Fields of application

We are interested in applying the research themes described above to the following epidemiological problems:

  1. Intra-host models for malaria.

  2. Metapopulation models considering the dynamics of Plasmodium falciparum causing tropical malaria in human populations, and the development of drug resistance.

  3. Modeling the dynamics of immunity in human populations in endemic areas. Models describing the intra-host parasite dynamics, considering the development and loss of immunity.

  4. Spread of epidemics of arbovirus diseases (dengue, chikungunya ...)

  5. Disease leading to structured model to allow to take into account the effect of asymptomatic carriers, differential infectivity or differential susceptibility (HBV, Meningitis ...)

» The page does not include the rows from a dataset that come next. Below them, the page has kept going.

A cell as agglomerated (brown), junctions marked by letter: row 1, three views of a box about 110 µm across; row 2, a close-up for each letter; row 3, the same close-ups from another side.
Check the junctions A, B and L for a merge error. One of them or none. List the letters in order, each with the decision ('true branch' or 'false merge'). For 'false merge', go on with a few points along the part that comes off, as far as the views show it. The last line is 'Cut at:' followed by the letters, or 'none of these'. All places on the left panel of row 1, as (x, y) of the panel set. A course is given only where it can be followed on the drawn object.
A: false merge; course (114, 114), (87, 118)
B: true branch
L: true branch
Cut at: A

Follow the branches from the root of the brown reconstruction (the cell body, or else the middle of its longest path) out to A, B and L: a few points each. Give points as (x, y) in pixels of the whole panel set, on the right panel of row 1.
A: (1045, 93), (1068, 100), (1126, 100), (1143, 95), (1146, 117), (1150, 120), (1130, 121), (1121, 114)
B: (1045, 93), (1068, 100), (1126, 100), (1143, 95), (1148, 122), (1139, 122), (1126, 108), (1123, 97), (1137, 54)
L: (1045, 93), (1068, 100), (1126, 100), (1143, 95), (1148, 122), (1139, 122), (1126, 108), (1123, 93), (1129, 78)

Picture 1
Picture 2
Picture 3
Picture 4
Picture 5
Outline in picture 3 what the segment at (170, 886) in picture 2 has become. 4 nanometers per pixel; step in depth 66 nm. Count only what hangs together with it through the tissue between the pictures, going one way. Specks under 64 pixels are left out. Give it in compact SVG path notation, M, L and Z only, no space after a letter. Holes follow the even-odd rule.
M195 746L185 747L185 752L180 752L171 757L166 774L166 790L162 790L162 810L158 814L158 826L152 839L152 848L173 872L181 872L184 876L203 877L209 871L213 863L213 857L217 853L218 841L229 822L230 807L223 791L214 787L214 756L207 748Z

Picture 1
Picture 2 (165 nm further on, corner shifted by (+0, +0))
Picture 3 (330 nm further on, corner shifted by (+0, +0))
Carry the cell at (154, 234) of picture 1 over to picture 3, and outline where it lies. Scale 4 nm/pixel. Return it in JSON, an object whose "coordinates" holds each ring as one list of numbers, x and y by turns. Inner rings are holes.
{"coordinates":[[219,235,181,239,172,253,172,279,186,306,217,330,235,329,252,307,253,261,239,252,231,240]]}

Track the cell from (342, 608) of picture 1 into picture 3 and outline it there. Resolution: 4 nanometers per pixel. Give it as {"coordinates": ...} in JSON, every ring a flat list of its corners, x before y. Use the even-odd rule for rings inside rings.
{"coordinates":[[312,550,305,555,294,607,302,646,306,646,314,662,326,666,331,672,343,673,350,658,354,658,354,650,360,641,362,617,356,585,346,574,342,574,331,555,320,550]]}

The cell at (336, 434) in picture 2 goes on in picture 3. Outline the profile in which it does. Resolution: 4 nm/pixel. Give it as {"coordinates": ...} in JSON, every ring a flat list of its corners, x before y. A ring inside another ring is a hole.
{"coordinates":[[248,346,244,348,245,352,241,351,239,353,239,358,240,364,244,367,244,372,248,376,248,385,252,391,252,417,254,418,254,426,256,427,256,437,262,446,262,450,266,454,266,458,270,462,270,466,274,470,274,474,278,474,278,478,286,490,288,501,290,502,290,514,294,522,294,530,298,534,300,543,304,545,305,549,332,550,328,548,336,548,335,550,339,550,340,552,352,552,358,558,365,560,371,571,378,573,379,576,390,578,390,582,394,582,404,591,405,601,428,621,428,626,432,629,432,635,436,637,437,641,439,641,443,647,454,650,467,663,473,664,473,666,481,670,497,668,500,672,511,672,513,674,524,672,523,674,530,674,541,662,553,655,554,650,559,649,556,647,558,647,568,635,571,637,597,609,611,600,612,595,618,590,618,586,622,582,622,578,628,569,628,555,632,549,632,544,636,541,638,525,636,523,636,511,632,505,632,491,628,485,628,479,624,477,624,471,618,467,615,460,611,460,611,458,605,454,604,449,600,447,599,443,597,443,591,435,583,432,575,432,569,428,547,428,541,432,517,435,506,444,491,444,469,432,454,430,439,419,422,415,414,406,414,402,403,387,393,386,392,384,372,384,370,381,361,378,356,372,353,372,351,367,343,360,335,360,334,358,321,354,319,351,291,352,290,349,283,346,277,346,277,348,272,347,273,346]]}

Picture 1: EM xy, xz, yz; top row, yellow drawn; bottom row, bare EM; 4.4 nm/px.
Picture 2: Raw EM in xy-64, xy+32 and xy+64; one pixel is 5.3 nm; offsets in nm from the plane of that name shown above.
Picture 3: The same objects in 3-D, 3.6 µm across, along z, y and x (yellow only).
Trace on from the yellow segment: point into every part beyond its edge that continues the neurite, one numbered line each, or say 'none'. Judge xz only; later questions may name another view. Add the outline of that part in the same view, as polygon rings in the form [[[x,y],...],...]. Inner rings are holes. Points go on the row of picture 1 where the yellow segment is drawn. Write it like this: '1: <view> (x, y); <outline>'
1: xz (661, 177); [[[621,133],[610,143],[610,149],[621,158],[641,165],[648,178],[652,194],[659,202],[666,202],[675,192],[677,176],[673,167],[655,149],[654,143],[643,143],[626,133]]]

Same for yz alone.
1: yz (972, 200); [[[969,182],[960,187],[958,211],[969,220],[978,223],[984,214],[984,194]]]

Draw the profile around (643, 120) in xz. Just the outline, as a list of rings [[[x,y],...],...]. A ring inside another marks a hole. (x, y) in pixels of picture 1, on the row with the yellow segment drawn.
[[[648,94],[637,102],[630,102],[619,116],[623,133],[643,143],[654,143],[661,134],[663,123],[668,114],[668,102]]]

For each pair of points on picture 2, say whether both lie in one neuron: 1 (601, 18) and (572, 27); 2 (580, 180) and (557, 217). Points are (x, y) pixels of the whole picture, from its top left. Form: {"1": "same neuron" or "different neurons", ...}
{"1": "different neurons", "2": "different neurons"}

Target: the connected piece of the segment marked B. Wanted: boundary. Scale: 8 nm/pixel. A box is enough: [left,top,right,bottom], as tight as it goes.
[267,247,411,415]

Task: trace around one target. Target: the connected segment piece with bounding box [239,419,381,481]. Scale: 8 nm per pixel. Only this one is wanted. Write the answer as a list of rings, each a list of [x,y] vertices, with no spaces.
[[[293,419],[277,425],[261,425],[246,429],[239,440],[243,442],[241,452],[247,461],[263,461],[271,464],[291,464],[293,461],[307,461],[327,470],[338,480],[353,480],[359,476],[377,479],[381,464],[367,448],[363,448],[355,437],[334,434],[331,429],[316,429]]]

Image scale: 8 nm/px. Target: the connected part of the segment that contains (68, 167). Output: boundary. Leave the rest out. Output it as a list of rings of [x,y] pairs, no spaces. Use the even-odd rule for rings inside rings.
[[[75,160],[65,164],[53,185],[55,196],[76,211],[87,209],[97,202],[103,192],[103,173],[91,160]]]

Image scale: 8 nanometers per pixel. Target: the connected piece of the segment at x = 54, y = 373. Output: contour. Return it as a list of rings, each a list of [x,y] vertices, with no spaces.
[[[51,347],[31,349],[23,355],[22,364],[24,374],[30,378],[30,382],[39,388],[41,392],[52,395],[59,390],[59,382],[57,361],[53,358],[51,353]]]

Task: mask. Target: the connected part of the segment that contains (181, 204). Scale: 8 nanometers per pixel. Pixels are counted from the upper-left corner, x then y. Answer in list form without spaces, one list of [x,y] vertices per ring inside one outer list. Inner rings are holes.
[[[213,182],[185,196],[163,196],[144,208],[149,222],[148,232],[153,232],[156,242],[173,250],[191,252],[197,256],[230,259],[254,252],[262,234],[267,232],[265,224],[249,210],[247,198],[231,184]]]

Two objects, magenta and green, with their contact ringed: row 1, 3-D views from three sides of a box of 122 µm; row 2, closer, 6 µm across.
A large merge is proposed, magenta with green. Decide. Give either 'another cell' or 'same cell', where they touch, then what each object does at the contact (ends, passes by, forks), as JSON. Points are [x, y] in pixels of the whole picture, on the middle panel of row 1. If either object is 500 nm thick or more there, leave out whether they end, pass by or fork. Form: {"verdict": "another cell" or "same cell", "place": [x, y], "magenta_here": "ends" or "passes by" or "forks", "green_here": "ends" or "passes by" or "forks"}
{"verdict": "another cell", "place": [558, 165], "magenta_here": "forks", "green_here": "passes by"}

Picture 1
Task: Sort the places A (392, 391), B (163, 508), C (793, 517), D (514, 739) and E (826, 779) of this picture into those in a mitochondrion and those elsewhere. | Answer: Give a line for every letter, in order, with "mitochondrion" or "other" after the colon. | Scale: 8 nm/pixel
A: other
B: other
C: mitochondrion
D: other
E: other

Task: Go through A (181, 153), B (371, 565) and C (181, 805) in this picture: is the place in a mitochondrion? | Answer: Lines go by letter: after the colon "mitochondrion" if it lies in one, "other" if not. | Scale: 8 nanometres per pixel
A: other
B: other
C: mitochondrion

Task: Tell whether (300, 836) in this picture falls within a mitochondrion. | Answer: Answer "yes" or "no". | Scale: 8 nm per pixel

One of the challenges of the project is to ensure the relevance of these models. It is important to closely involve the “end users" (specialists in the fields, experimenters, observers, physicians, epidemiologists, entomologists, etc.) and “providers" (mathematicians, statisticians, computer scientists, ...). Users are able to bring a critical evaluation on the quality of results, to validate them or exploit them further. For example we want to understand the genetic diversity and structure of African Plasmodium falciparum population. The spread of drug resistance is due to gene flow and the scale of Plasmodium falciparum population structure. A better understanding of Plasmodium falciparum population genetics is necessary to adjust control measures. The findings of Rogier et al.  [17] suggest that malaria epidemiology in urban areas depends on local transmission, geographic isolation, and parasite flow between the city and the surrounding rural areas. The molecular geneticists use many different statistical measures of distance. (For example Fst, Nei's distance...). It is important in our modeling process to understand how these measures can be obtained as output of our models.